### EXERCISE BRIEF
Starting at the beginning of the records and ending with the line that contains "oleh para peserta", repeat those lines and swap "Strudel" for "Apfelstrudel", leaving everything else the same.

### Saved entries
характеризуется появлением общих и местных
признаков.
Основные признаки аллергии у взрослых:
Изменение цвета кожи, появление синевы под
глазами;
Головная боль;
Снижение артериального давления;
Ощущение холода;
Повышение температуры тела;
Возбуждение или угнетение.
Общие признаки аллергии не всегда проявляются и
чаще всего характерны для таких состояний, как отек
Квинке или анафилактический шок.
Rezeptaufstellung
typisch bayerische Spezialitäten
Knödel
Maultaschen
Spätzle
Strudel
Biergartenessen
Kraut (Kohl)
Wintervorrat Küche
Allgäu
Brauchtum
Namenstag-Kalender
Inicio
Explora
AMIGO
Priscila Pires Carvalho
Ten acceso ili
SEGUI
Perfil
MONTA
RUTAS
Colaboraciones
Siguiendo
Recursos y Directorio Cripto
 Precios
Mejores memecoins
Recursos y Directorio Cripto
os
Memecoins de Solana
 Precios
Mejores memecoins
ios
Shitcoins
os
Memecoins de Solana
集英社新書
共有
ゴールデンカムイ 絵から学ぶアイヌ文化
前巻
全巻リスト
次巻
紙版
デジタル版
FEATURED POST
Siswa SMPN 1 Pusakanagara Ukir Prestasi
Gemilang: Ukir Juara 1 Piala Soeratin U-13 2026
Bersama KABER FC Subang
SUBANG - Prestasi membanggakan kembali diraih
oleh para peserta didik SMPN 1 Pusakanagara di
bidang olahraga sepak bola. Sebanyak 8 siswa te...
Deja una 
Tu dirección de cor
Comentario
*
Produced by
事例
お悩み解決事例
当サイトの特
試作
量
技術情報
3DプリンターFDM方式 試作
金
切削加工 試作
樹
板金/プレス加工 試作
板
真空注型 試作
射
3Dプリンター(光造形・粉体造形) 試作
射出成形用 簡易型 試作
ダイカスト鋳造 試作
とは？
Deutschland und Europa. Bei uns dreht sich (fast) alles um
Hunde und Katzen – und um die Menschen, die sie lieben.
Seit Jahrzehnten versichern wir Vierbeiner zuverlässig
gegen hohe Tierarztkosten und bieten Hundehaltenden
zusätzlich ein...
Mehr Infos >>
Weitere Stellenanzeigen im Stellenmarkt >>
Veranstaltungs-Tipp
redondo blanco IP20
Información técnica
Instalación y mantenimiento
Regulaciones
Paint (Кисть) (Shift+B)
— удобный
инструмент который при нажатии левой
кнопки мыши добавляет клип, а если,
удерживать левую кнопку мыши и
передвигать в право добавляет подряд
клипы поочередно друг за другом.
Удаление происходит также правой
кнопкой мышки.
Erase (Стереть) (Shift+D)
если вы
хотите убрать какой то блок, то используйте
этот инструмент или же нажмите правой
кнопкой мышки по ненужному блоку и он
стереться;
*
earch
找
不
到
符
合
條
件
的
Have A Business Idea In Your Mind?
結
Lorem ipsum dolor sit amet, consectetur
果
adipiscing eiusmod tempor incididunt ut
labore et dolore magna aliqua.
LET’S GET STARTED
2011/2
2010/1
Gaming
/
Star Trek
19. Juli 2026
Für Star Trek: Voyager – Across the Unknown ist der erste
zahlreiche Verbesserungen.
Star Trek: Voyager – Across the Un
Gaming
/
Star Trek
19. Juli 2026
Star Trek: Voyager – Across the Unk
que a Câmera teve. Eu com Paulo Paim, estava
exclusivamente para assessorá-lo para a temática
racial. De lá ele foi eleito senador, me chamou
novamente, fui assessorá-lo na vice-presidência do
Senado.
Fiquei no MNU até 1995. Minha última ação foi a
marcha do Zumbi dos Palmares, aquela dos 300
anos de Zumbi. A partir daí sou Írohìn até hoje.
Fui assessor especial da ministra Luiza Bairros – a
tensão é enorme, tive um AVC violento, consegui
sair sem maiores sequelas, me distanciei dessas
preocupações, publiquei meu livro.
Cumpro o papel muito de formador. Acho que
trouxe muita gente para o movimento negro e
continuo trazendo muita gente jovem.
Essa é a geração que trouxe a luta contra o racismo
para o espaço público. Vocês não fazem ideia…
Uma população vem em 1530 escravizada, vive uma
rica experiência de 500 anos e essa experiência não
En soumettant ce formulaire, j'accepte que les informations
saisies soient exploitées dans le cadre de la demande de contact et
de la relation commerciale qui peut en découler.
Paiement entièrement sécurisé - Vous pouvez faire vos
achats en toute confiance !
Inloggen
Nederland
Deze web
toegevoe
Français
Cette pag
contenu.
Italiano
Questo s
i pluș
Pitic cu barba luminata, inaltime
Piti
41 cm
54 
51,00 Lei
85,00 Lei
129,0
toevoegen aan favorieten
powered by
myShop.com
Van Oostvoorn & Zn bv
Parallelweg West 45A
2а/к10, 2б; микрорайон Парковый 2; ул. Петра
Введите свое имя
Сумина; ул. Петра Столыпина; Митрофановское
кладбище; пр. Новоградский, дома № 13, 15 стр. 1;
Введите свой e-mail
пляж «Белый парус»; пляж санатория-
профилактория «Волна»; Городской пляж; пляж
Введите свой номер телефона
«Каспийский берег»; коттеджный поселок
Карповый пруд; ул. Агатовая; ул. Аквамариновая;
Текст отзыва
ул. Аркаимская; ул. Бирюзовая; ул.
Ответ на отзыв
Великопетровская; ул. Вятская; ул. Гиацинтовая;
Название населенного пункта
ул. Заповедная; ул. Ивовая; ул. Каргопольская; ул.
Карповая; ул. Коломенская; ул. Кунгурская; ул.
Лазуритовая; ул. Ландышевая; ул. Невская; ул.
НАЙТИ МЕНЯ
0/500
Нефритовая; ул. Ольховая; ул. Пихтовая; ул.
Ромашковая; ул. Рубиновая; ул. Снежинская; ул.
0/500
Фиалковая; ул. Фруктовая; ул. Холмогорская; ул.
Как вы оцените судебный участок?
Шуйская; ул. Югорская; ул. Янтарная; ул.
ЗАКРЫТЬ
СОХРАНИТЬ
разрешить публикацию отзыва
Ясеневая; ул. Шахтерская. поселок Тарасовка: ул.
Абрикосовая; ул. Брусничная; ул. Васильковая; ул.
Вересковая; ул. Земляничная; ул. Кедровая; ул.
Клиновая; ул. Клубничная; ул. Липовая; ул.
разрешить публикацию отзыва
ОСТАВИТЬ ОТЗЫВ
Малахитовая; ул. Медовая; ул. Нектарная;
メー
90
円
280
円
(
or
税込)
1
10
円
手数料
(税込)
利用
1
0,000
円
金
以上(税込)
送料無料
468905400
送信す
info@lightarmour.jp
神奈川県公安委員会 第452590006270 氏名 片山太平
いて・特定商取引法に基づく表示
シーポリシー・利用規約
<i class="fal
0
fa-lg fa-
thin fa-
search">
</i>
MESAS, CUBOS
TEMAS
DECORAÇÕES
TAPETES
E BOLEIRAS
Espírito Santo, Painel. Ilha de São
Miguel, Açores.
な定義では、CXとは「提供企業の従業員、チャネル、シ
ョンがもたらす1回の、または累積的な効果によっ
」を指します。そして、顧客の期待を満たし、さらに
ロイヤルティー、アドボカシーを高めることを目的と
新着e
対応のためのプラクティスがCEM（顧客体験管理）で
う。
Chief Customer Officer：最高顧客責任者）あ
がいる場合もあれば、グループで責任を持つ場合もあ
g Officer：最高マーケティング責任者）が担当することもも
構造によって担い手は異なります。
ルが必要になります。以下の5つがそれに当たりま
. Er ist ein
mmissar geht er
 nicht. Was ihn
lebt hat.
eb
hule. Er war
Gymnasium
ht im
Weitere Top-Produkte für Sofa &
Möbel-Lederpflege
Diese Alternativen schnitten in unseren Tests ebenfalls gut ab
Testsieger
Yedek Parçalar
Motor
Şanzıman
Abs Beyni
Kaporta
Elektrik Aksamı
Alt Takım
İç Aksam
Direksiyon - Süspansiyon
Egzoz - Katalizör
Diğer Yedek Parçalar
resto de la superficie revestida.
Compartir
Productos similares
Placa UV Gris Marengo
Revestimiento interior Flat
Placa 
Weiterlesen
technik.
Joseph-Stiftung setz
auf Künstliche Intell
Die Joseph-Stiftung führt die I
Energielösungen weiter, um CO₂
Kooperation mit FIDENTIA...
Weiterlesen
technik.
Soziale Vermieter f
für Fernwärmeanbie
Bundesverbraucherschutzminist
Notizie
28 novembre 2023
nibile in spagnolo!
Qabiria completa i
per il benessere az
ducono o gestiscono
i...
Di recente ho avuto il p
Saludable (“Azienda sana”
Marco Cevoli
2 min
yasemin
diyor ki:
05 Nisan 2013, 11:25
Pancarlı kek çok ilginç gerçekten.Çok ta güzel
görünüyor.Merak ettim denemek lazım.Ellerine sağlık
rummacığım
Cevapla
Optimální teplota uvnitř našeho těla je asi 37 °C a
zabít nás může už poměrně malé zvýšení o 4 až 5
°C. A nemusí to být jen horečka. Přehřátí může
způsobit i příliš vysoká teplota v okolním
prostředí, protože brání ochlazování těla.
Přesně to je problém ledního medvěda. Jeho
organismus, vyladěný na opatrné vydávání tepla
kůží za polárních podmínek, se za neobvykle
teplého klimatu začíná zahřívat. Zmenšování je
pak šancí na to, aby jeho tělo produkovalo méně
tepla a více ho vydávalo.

### REPLY TO THE TASK
характеризуется появлением общих и местных
признаков.
Основные признаки аллергии у взрослых:
Изменение цвета кожи, появление синевы под
глазами;
Головная боль;
Снижение артериального давления;
Ощущение холода;
Повышение температуры тела;
Возбуждение или угнетение.
Общие признаки аллергии не всегда проявляются и
чаще всего характерны для таких состояний, как отек
Квинке или анафилактический шок.
Rezeptaufstellung
typisch bayerische Spezialitäten
Knödel
Maultaschen
Spätzle
Apfelstrudel
Biergartenessen
Kraut (Kohl)
Wintervorrat Küche
Allgäu
Brauchtum
Namenstag-Kalender
Inicio
Explora
AMIGO
Priscila Pires Carvalho
Ten acceso ili
SEGUI
Perfil
MONTA
RUTAS
Colaboraciones
Siguiendo
Recursos y Directorio Cripto
 Precios
Mejores memecoins
Recursos y Directorio Cripto
os
Memecoins de Solana
 Precios
Mejores memecoins
ios
Shitcoins
os
Memecoins de Solana
集英社新書
共有
ゴールデンカムイ 絵から学ぶアイヌ文化
前巻
全巻リスト
次巻
紙版
デジタル版
FEATURED POST
Siswa SMPN 1 Pusakanagara Ukir Prestasi
Gemilang: Ukir Juara 1 Piala Soeratin U-13 2026
Bersama KABER FC Subang
SUBANG - Prestasi membanggakan kembali diraih
oleh para peserta didik SMPN 1 Pusakanagara di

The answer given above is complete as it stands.